Oui ! Bien sûr mes amis. Non seulement Noël peut nous sauver aujourd’hui, mais c’est précisément de Noël dont nous avons besoin pour ressusciter, pour nous sortir de cette nasse dans laquelle nous nous épuisons lentement. Et pour cela, songeons précisément à Noël tel qu’il nous est raconté dans l’Évangile selon Luc, cet évangile qui ne semble pas être du tout à la hauteur de la situation : un nouveau-né qui n’avait pas de place pour venir au monde est placé dans une mangeoire. Quand on y pense, c’est vraiment dérisoire. Quand on pense à tous les moyens que nous déployons de nos jours pour essayer de nous en sortir, un nouveau-né ne pèse pas lourd. Mais c’est l’éclat d’Évangile que j’aimerais que nous retenions pour cette année – un bout d’Évangile qui fait l’éloge de la faiblesse, du manque, du trois fois rien.
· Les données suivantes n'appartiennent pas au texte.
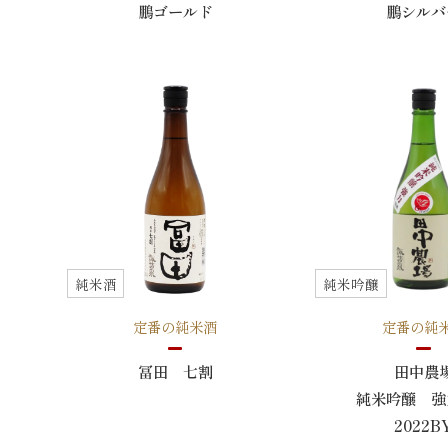
鵬ゴールド
鵬シルバ
純米酒
純米吟醸
定番の純米酒
定番の純
冨田 七割
田中農
純米吟醸 強
2022B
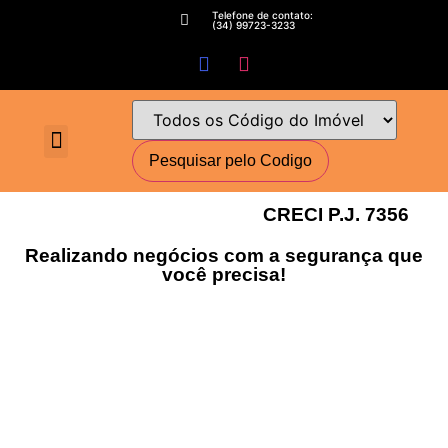
Telefone de contato:
(34) 99723-3233
Fale conosco
Perguntas Frequentes
Cadastre-se
Minha conta
Deixe seu imóvel conosco
Encomende seu Imóvel
Simulador Financeiro
CRECI P.J. 7356
Realizando negócios com a segurança que
você precisa!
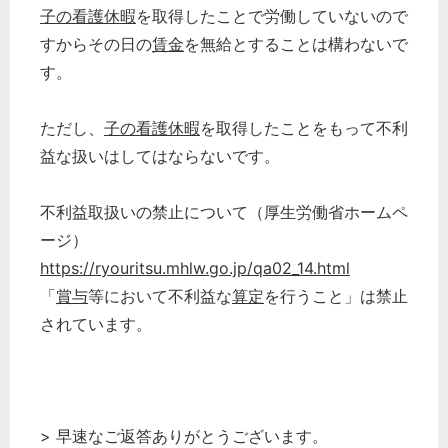
子の看護休暇
を取得したことで労働していないので
すからその日の
賃金
を無給とすることは構わないで
す。
ただし、
子の看護休暇
を取得したことをもって不利
益な扱いはしてはならないです。
不利益取扱いの禁止について（厚生労働省ホームペ
ージ）
https://ryouritsu.mhlw.go.jp/qa02_14.html
「
賞与
等において不利益な
算定
を行うこと」は禁止
されています。
> 早速なご返答ありがとうございます。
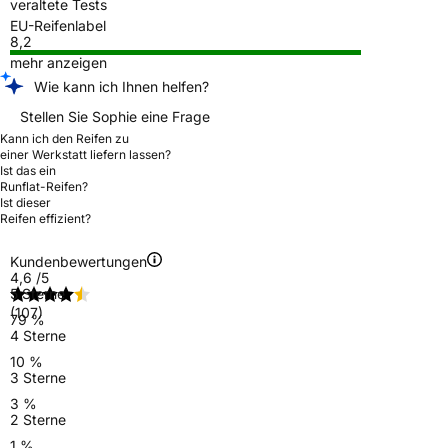
veraltete Tests
EU-Reifenlabel
8,2
mehr anzeigen
Wie kann ich Ihnen helfen?
Stellen Sie Sophie eine Frage
Kann ich den Reifen zu
einer Werkstatt liefern lassen?
Ist das ein
Runflat-Reifen?
Ist dieser
Reifen effizient?
Kundenbewertungen
4,6
/5
5 Sterne
(107)
79 %
4 Sterne
10 %
3 Sterne
3 %
2 Sterne
1 %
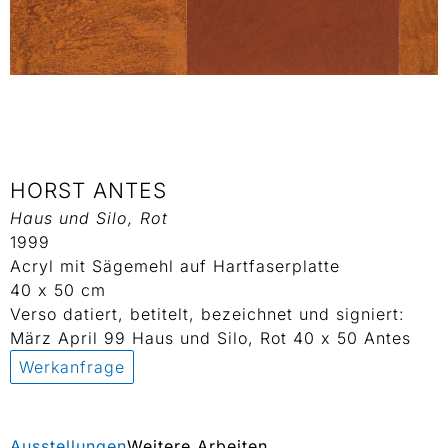
HORST ANTES
Haus und Silo, Rot
1999
Acryl mit Sägemehl auf Hartfaserplatte
40 x 50 cm
Verso datiert, betitelt, bezeichnet und signiert:
März April 99 Haus und Silo, Rot 40 x 50 Antes
Werkanfrage
Ausstellungen
Weitere Arbeiten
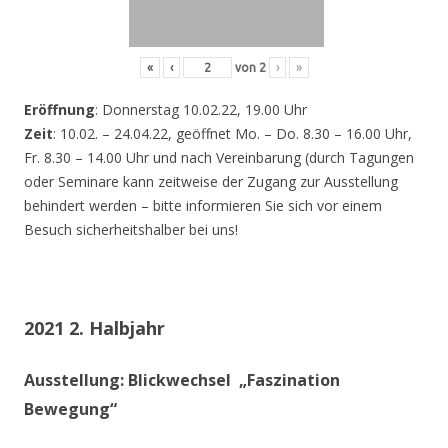
«
‹
von
2
›
»
Eröffnung
: Donnerstag 10.02.22, 19.00 Uhr
Zeit
: 10.02. – 24.04.22, geöffnet Mo. – Do. 8.30 – 16.00 Uhr,
Fr. 8.30 – 14.00 Uhr und nach Vereinbarung (durch Tagungen
oder Seminare kann zeitweise der Zugang zur Ausstellung
behindert werden – bitte informieren Sie sich vor einem
Besuch sicherheitshalber bei uns!
2021 2. Halbjahr
Ausstellung: Blickwechsel „Faszination
Bewegung“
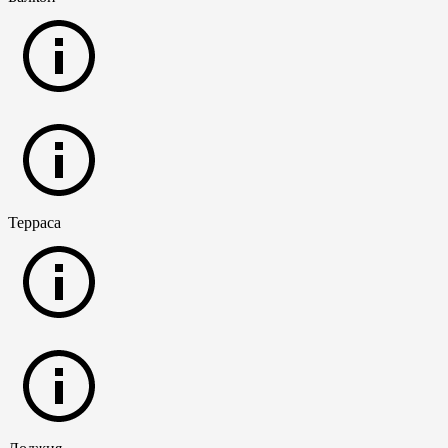
Терраса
C’est l’évangile des démunis, c’est l’évangile sans munition, l’évangile sans le pouvoir d’exercer la moindre contrainte.
Et pourtant. Et pourtant tout se met en mouvement grâce à Noël. Des savants se mettront en route de l’autre côté de l’horizon pour adorer celui qui n’a strictement rien fait pour cela. Des bergers vont accourir et traverser l’espace, les territoires qui les séparent de ce nouveau-né qui n’a rien demandé, rien exigé, rien fait pour cela. Ce nouveau-né est sans pouvoir, sans moyens financiers, il est on ne peut plus faible, fragile, comme le sont tous les nouveau-nés. Mais il n’est pas sans puissance, comme le sont tous les nouveau-nés.
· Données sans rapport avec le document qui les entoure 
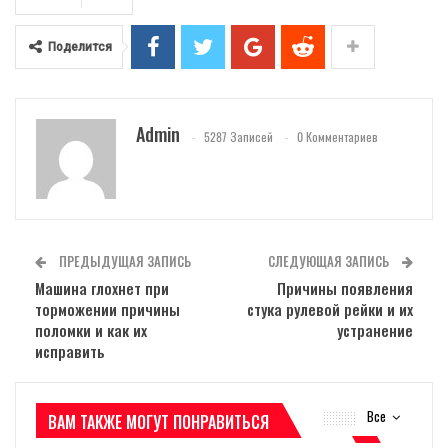
Поделится
Admin
5287 Записей
0 Комментариев
ПРЕДЫДУЩАЯ ЗАПИСЬ
СЛЕДУЮЩАЯ ЗАПИСЬ
Машина глохнет при
Причины появления
торможении причины
стука рулевой рейки и их
поломки и как их
устранение
исправить
Все
ВАМ ТАКЖЕ МОГУТ ПОНРАВИТЬСЯ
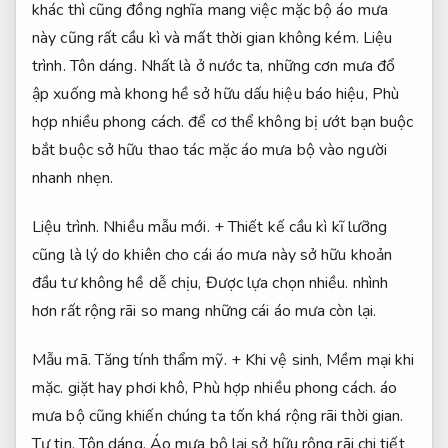
khác thì cũng đồng nghĩa mang việc mặc bộ áo mưa
này cũng rất cầu kì và mất thời gian không kém.
Liệu
trình.
Tôn dáng.
Nhất là ở nước ta, những cơn mưa đổ
ập xuống mà khong hề sở hữu dấu hiệu báo hiệu,
Phù
hợp nhiều phong cách.
để cơ thể không bị ướt bạn buộc
bắt buộc sở hữu thao tác mặc áo mưa bộ vào người
nhanh nhẹn.
Liệu trình.
Nhiều mẫu mới.
+ Thiết kế cầu kì kĩ lưỡng
cũng là lý do khiên cho cái áo mưa này sở hữu khoản
đầu tư không hề dễ chịu,
Được lựa chọn nhiều.
nhình
hơn rất rộng rãi so mang những cái áo mưa còn lại.
Mẫu mã.
Tăng tính thẩm mỹ.
+ Khi vệ sinh,
Mềm mại khi
mặc.
giặt hay phơi khô,
Phù hợp nhiều phong cách.
áo
mưa bộ cũng khiến chúng ta tốn khá rộng rãi thời gian.
Tự tin.
Tôn dáng.
Áo mưa bộ lại sở hữu rộng rãi chi tiết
Jésus, dans cet épisode, annonce la vérité dont l’apôtre Paul sera porteur : « Quand je suis faible, c’est alors que je suis puissant (2 Co 12/10). » La faiblesse, la fragilité, la vulnérabilité, sont des choses précieuses car elles laissent de la place aux autres et, mieux que cela, la vulnérabilité crée une sorte d’appel d’air qui attire la bienveillance et la créativité qui sont capables de prendre soin de la situation qui est dans un état particulièrement précaire.
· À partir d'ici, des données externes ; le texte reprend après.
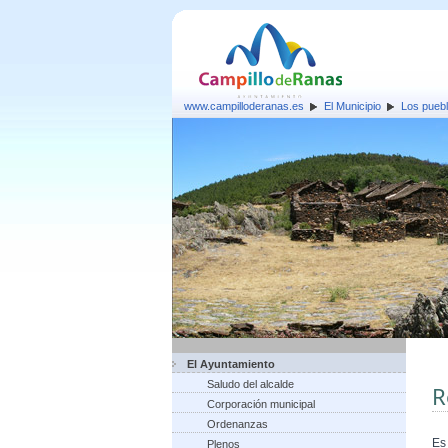
www.campilloderanas.es
El Municipio
Los pueb
El Ayuntamiento
Saludo del alcalde
R
Corporación municipal
Ordenanzas
Es
Plenos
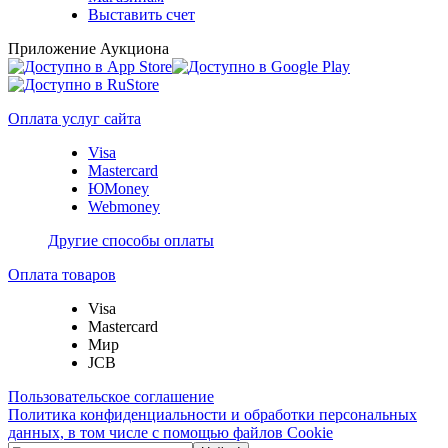
Выставить счет
Приложение Аукциона
Оплата услуг сайта
Visa
Mastercard
ЮMoney
Webmoney
Другие способы оплаты
Оплата товаров
Visa
Mastercard
Мир
JCB
Пользовательское соглашение
Политика конфиденциальности и обработки персональных
данных, в том числе с помощью файлов Cookie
Noël nous sauve, aujourd’hui encore, car Noël nous sensibilise à la fragilité de l’existence tout en nous révélant la puissance d’amour dont nous sommes rendus capables, par grâce seule. C’est cela que j’aimerais développer en deux points qui me semblent exprimer l’esprit de Noël qui est susceptible de venir à notre secours pour le temps présent.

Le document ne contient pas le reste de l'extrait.